Unable to deal with the lack of information, I decided to travel to Osogbo. I had to see for myself. I had to experience her.

Prior now, I have heard different negative connotations pertaining to African Traditional Worship. In art by Africans, this type of worship was painted as evil. We have accepted the religion of our progenitors was evil. I have flirted with different religions and so far, I feel Yoruba Religion gives a better view of god.

If we are to be honest with ourselves, or if we open our mind to consider the possibility, we’d accept that religion and science are saying the same thing, only differently. They both are trying to unravel energies and forces. The difference between the two is that where science works with theories arrived upon through rationalism and empiricism, religion works with dogma, without questioning veracity.

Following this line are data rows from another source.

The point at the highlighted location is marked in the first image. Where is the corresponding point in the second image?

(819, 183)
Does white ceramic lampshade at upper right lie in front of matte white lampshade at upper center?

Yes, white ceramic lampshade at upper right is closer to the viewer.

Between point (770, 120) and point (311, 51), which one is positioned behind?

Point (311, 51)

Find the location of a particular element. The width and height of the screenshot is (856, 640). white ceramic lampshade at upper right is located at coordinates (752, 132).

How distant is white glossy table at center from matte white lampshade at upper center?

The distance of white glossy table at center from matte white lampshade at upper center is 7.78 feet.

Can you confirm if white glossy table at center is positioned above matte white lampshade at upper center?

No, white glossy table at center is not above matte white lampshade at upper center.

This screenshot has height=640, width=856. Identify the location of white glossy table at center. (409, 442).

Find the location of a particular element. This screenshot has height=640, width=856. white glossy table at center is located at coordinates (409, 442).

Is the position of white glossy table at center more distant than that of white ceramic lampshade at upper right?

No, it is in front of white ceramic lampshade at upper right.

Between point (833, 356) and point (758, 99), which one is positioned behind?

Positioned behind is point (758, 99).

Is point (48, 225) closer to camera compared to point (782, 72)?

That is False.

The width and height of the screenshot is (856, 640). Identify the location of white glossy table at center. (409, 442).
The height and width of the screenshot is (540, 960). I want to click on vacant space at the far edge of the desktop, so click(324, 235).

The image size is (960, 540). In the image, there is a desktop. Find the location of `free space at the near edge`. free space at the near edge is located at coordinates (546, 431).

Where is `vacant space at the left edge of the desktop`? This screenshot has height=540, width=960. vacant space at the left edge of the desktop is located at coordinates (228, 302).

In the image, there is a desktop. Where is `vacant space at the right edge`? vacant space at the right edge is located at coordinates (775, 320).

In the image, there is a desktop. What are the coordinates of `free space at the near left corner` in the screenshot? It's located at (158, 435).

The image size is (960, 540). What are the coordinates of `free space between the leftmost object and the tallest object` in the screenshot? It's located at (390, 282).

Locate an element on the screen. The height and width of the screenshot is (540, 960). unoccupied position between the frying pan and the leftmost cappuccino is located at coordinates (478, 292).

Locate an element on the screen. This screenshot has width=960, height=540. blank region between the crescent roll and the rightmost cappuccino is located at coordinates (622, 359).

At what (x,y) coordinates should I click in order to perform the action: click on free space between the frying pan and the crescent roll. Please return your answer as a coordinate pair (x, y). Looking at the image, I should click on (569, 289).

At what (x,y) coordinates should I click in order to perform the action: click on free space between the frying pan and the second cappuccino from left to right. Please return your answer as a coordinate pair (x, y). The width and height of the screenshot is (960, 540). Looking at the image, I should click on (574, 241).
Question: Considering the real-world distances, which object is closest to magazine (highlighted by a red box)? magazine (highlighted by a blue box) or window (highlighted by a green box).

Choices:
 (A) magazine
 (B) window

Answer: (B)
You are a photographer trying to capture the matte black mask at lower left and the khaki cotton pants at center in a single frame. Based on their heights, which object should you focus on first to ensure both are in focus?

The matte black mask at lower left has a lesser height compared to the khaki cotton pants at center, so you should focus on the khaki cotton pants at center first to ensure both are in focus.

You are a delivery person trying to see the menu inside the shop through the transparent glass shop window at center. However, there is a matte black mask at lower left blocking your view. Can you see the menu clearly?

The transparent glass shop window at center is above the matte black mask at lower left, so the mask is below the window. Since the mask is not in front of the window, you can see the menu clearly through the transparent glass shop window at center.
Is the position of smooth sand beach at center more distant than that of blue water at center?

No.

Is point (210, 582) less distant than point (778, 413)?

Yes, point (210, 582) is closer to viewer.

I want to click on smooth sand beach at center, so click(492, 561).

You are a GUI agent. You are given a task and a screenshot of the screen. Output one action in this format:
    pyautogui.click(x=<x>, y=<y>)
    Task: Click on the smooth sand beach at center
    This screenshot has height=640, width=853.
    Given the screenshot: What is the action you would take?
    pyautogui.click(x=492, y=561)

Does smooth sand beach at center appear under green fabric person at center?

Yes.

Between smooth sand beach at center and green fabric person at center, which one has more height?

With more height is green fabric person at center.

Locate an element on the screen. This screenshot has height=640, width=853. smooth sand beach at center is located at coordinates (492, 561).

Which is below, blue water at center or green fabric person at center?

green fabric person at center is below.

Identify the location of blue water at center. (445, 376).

I believe in a force that caused the Big Bang. That force permeates everything. That force causes gravity, volcanoes, and earthquakes. It makes the sun rise in the east, and set in the west. Our ancestors could not explain this force and they attributed it to some beings, – intelligent being(s).

But this force, or forces, remained silent.

Humans, beings with a higher level of consciousness – or intellect-, projected themselves unto the silence. In doing so, they projected their human attributes unto these forces. This explains why gods have human tendencies! “God is a spirit.” Yet we have assigned genders and sexes to spirits, forces, energies.

The problem of “existentialism” was the driving force behind religion. Humans that lived before us wanted to understand where we come from, why we are here, where we go from here. Death of loved ones was another aspect they could not cope with. They could not accept death is the end. Humans decided to immortalise, deify some ancestors. In Greek mythology, Hercules became a god. In Yoruba mythology, Sango became a deity. (The Catholic Church, desperate to get more adherents, borrowed elements of pre-existing religions. This explains why they canonise people.)

Different people, in different cultures, created religion to understand the forces they could not explain. They projected themselves unto these forces and they created deities.

The human mind created deities! 

Our mind is so powerful that it can breathe abstract notions into life. Our well-channelled thoughts, through the ages, created “powerful” entities. I wager they would lose their potency the moment we stop thinking about them.

Prayer is powerful. Meditation is influential. During these exercises, we focus our mental energies, we direct our godlike abilities, to set things in motion. We are gods!

“Ye are gods.” – Psalm 82:6.

“Know thyself.” – Pythagoras.

“As above, so below.” – Hermes Trismegistus.

Stop searching without what is within.

Everything in nature has consciousness. This consciousness comes from a Supreme Consciousness – nous, according to Plato. But should we deify this consciousness?

Yoruba mythology says Olodumare, the Supreme Being, is genderless. This force brought about the universe, and has since been distant. In its place, deities “run around”. You might want to read more on Yoruba myth on your own. You would be fascinated!

Bearing this in mind, I invited Stephen Eke to join me on this trip to Osogbo. I imagined it would help with his writer’s block.

We planned to rendezvous at Ojota Park. On getting there, it turned out that we were the first passengers of the next Sienna. Were I alone, I would have been deflated. But Stephen is an amazing conversationalist. That was how we started talking about different soci0-political issues such as gender equality, religion, marriage, politics, to name a few.

Ojota and its annoying sounds faded to oblivion as I was engrossed with what he was telling me. I hung on to his words. Of course, there were few moments we did not agree on certain issues, but we found a common ground.

Just as we were talking about religion, a woman walked towards the Sienna. My hopes perked up. “Another passenger!” But looking at her hands, I saw different CDs.

“Brother and sister, this is my CD…” She was selling her gospel music CDs, and she wanted us to support her work.

“We are not Christians,” I stated, with my face straight.